The wood-fired one: ODE&CO (Shaldon)
Situated within the grounds of Coast View Holiday Park in Shaldon, with stunning views out onto Lyme Bay, ODE&Co perhaps isn’t the most obvious place to rock up for Sunday lunch, but boy is it worth a visit. It’s owned by Tim and Clare Bouget, founders of ODE true food – a pioneering sustainable dining concept. They also own café-ODE down the road and ODE dining, which until this year was a restaurant but is now the banner under which they run regular pop-up events. ODE&Co operates mainly as a pizza restaurant catering for tourists during the busy summer months, but the food is so good that the locals are hooked. Open for limited hours during autumn/winter, they do Sunday lunches between 12pm and 3pm.
Their Firewall Roasts are legendary affairs. The meat is cooked in a wood-fired oven using the traditional technique of bricking up half the oven to block the naked flame from burning the meat, allowing the smoke to infuse it, giving it a wonderful oak-smoked aroma and taste. It’s served up on platters, sharing-style.
“We use Riverford organic veg and meat from Pipers Farm and Higher Hacknell Organic Farm,” explains Tim. “We also cater for vegetarians with an amazing nut roast and veggie gravy. We serve our roasts with a variety of veg, like red cabbage, roasted squash and cauliflower with smoked cheese.”
Meat roasts are £14.95 and nut roasts £12.95.
The Old Favourite: The Jack In The Green Inn (Rockbeare)
This gem of a place just outside Exeter has recently celebrated its 26th birthday and consistently delivers on food and service. It says a lot that head chef Matt Mason has been there for 22 of those years, ensuring the food is always first-rate and making the most of Devon’s seasonal larder.
“Creedy Carver’s superb duck breasts have been a menu staple since we opened,” says Matt. “Also boned and rolled local pork belly, delivered to us by Steve at Country Farm Butchers in Ottery. We’ve been cooking local, seasonal produce since day one.”
As befits Matt’s creative culinary style, the Sunday lunch menu is traditional with a twist, built on dishes like Pipers Farm chicken breast with savoury bread and butter pudding. If you’re going for a starter, we recommend the black pudding Scotch egg with English mustard – it doesn’t get more British, and is bloomin’ delish. There are also decent veggie options too, like the recent butternut squash tart thin with Quicke’s hard goats’ cheese, sage crisps and toasted nuts and seeds.
Two courses for £23.50, or three for £28.50.
The newbie: The Leaping Salmon (Horrabridge)

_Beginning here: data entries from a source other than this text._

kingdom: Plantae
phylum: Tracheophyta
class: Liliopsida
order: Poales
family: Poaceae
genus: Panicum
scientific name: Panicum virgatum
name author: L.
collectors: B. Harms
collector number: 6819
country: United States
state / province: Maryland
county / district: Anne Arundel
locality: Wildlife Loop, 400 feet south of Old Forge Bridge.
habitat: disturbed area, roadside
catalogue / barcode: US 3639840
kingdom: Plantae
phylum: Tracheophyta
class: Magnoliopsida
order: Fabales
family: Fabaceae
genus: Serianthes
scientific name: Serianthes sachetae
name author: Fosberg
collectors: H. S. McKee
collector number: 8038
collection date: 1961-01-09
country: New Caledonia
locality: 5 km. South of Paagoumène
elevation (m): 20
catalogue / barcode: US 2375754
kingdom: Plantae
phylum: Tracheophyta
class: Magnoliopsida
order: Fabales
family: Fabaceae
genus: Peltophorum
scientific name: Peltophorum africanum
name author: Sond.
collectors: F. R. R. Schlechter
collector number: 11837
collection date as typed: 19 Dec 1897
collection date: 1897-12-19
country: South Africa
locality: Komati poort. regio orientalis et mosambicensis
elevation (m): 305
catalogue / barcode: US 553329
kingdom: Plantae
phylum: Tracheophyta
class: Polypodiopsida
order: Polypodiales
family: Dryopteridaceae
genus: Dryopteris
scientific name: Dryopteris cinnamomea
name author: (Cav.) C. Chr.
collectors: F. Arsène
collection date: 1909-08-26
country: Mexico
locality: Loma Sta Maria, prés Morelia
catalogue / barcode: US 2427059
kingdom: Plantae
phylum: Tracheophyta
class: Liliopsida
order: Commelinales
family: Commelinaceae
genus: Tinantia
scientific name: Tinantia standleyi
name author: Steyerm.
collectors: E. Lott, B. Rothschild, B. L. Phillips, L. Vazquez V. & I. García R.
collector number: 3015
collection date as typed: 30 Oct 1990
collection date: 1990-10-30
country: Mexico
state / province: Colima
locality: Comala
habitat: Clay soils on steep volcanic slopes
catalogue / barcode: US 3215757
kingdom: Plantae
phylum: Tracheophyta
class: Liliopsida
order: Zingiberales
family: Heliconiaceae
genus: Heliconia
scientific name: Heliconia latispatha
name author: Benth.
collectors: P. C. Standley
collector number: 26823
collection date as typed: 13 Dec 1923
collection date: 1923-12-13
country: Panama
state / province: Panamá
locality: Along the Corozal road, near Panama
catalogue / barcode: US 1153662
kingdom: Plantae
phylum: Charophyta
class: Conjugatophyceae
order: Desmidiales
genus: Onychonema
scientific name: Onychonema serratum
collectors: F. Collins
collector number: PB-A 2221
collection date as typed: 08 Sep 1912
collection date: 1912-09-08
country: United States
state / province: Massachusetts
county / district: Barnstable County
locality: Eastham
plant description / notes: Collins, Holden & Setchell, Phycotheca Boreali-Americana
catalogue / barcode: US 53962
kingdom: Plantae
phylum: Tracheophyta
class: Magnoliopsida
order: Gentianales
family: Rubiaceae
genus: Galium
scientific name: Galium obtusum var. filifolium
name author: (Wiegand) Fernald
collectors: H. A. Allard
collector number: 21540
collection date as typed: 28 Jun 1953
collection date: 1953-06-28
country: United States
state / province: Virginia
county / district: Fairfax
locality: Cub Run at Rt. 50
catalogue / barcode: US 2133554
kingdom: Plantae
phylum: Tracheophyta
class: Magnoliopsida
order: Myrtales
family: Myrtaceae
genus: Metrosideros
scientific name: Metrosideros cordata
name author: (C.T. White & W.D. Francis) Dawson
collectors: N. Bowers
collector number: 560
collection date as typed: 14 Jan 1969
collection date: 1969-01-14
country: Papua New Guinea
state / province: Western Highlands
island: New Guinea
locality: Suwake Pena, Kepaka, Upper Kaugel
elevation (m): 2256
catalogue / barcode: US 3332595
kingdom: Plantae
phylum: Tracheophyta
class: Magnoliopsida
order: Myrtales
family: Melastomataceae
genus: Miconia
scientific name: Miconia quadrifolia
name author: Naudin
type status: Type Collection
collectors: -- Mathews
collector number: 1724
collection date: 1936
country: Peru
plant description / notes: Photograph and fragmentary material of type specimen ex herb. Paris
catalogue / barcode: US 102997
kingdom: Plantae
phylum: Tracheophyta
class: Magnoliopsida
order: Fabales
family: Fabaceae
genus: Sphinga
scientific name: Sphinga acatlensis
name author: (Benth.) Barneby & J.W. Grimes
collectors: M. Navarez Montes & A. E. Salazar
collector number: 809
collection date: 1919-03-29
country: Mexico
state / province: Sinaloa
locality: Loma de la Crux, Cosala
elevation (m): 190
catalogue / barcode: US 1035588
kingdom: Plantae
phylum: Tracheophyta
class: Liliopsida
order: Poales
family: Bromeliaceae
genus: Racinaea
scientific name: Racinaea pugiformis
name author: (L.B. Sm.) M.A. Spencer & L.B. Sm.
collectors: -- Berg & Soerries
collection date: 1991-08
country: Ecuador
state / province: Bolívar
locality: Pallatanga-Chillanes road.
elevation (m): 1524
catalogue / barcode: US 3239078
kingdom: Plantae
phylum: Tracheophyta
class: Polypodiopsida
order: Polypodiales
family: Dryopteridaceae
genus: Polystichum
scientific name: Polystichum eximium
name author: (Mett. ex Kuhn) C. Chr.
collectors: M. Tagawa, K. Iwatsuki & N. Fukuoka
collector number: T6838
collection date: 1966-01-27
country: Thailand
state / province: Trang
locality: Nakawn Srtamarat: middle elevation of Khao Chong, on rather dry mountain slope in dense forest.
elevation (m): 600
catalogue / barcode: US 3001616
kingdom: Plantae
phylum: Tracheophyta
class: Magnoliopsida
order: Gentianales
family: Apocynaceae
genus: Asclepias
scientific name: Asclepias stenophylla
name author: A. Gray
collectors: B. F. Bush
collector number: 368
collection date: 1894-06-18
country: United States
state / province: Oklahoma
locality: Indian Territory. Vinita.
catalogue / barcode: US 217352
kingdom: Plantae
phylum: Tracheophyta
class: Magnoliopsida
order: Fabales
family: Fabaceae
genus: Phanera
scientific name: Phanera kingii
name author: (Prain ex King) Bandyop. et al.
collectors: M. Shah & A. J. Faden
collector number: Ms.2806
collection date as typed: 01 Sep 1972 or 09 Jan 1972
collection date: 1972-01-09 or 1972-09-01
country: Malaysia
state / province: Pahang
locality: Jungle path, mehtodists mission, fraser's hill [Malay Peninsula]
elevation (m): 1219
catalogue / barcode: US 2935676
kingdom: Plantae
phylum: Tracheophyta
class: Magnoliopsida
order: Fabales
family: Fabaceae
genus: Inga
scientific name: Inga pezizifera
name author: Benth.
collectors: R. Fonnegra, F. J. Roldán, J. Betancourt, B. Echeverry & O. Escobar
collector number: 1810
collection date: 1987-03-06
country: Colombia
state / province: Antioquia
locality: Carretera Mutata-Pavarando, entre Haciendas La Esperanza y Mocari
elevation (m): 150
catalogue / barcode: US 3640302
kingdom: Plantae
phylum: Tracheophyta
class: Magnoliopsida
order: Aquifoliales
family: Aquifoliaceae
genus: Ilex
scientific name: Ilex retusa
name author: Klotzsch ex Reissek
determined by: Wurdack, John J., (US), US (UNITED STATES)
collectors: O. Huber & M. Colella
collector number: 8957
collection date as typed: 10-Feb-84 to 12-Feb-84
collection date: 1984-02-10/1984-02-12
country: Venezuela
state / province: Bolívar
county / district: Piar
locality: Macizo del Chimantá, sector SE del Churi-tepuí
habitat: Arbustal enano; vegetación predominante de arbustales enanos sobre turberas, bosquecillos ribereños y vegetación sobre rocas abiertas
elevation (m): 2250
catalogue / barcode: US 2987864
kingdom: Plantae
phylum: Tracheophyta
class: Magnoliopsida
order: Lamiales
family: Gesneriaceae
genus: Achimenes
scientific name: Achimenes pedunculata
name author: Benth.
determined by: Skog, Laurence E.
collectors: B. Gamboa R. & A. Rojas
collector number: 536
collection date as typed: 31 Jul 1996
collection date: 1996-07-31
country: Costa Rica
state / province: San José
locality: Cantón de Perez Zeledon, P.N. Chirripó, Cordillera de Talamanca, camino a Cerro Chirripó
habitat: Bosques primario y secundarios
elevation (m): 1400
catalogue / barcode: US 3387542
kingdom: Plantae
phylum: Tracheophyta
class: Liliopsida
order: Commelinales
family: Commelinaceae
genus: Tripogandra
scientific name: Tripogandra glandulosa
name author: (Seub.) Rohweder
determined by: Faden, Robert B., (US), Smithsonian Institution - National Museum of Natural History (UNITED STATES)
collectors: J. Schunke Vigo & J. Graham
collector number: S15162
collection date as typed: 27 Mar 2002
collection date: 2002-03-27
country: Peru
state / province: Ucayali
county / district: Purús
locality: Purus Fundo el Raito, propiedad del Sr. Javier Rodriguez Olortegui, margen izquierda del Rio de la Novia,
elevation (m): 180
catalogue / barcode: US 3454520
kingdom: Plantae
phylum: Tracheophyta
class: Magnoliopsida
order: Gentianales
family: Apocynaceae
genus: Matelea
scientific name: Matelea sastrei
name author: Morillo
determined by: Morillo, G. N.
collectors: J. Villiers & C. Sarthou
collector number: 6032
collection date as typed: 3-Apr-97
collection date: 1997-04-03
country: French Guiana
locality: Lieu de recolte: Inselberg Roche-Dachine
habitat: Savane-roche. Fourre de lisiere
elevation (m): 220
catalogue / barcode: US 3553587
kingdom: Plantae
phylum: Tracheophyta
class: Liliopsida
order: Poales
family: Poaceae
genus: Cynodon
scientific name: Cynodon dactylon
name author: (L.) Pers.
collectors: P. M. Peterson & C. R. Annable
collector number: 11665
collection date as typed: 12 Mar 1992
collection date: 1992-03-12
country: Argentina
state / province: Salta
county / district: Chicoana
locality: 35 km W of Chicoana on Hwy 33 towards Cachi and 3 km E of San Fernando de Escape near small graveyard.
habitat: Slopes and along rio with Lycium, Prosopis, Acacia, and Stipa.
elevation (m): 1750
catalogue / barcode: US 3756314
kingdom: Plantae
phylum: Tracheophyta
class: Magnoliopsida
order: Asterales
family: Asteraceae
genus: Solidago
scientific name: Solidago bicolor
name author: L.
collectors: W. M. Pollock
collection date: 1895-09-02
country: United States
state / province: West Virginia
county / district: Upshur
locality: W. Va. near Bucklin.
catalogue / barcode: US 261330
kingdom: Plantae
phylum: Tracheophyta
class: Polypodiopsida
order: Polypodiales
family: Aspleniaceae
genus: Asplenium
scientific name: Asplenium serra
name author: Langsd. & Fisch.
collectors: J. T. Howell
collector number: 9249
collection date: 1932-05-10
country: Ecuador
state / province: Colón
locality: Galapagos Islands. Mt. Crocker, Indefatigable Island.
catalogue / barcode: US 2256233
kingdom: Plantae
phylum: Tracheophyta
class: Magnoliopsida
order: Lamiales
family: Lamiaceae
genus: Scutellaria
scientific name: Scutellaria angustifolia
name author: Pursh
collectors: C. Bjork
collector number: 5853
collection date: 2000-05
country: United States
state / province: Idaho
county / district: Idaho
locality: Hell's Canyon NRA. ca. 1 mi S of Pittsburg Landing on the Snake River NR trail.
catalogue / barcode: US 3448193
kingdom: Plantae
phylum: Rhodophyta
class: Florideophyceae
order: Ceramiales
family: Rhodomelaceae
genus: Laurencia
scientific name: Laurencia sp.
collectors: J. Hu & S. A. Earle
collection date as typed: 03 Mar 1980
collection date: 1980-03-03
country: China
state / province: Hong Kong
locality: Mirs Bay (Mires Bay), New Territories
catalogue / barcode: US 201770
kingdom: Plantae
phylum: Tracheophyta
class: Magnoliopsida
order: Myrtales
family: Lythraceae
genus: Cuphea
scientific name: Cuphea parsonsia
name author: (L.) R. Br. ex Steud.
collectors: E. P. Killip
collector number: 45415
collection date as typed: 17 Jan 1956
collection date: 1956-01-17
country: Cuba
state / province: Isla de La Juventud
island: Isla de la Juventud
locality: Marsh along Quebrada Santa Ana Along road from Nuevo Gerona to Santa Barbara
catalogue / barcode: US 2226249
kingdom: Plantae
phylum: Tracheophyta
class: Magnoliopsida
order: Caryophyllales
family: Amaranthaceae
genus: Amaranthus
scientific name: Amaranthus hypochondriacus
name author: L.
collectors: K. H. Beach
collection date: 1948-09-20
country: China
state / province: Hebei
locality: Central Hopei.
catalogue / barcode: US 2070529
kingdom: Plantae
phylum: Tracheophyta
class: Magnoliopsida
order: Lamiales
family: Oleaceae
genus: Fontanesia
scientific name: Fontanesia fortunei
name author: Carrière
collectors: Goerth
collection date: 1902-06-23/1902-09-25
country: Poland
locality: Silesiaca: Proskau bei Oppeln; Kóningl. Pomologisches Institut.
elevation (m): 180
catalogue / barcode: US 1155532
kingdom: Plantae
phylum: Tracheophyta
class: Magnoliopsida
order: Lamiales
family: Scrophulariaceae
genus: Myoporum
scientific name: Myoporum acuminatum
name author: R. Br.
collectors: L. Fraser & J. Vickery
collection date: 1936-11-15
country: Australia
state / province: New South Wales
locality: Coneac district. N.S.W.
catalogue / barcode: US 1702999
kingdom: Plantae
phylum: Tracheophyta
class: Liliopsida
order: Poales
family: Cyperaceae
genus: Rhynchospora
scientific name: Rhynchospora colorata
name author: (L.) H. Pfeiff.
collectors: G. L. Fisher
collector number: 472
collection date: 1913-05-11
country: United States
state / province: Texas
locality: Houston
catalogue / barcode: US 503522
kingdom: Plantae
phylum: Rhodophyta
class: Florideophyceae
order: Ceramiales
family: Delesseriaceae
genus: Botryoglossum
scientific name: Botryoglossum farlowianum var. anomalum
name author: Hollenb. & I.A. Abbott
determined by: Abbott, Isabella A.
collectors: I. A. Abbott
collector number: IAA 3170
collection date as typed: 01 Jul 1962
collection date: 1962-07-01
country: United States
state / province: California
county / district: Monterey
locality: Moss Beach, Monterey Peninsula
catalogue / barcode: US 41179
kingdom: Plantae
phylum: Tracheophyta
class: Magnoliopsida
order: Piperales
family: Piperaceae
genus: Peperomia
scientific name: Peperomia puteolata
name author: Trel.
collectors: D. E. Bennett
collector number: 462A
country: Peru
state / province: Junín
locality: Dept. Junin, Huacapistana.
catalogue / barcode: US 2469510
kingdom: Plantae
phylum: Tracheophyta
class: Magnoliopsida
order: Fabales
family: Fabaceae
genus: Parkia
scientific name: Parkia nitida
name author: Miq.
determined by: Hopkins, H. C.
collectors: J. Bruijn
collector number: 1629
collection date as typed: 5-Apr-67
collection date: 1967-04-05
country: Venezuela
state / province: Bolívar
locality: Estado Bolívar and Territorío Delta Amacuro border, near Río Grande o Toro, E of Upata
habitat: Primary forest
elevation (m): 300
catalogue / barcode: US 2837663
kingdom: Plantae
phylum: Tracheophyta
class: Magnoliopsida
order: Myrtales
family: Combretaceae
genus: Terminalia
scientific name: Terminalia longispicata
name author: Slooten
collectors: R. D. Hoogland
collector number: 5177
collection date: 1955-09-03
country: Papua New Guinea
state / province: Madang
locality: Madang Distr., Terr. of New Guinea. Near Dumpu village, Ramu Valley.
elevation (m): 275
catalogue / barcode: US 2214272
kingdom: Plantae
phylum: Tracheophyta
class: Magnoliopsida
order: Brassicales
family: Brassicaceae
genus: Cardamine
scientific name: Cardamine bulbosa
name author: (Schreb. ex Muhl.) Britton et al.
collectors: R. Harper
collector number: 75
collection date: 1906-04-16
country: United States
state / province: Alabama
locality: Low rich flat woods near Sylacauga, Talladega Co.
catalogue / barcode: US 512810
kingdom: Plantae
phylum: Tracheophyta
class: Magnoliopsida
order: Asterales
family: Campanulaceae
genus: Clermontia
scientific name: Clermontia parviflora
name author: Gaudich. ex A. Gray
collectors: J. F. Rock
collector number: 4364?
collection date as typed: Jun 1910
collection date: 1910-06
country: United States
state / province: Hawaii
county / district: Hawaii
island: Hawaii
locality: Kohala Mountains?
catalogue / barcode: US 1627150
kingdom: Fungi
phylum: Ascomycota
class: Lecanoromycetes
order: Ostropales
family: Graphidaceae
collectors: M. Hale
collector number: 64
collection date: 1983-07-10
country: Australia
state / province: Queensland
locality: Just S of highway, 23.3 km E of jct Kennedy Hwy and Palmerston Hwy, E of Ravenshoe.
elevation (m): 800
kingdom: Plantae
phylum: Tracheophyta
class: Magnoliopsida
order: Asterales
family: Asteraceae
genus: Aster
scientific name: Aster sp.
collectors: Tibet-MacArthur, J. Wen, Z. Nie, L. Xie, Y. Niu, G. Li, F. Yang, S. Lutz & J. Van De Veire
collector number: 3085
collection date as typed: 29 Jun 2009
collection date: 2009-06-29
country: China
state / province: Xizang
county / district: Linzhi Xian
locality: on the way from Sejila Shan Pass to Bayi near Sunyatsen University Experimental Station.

When we interviewed Oli and Tom from Exploding Bakery earlier this year about up and coming places to dine out in Devon, they earmarked The Leaping Salmon as one to watch. How right they were. This recently reopened pub in Horrabridge, near Tavistock, doubles up as a café and a pub, with a separate dining room upstairs and three guest bedrooms. It’s run by two 20-something schoolmates, Fred Andrews and Max Phillips, and the simple but tasty menu is drawing customers from across the county.
“The Sunday menu is different to our weekly offering, and we try to make it a bit more exciting than a run of the mill roast,” explains Fred. “That said, we’re a rural pub in Devon, so always cook two roast-style dishes, but there are fish and veggie options too.”
Sample mains include roast pork belly, apple sauce and trimmings; grilled mackerel, potato cakes, salad and horseradish; and braised fennel and potatoes with black olives, chard and goats curd.
Two courses cost £19, or three for £22.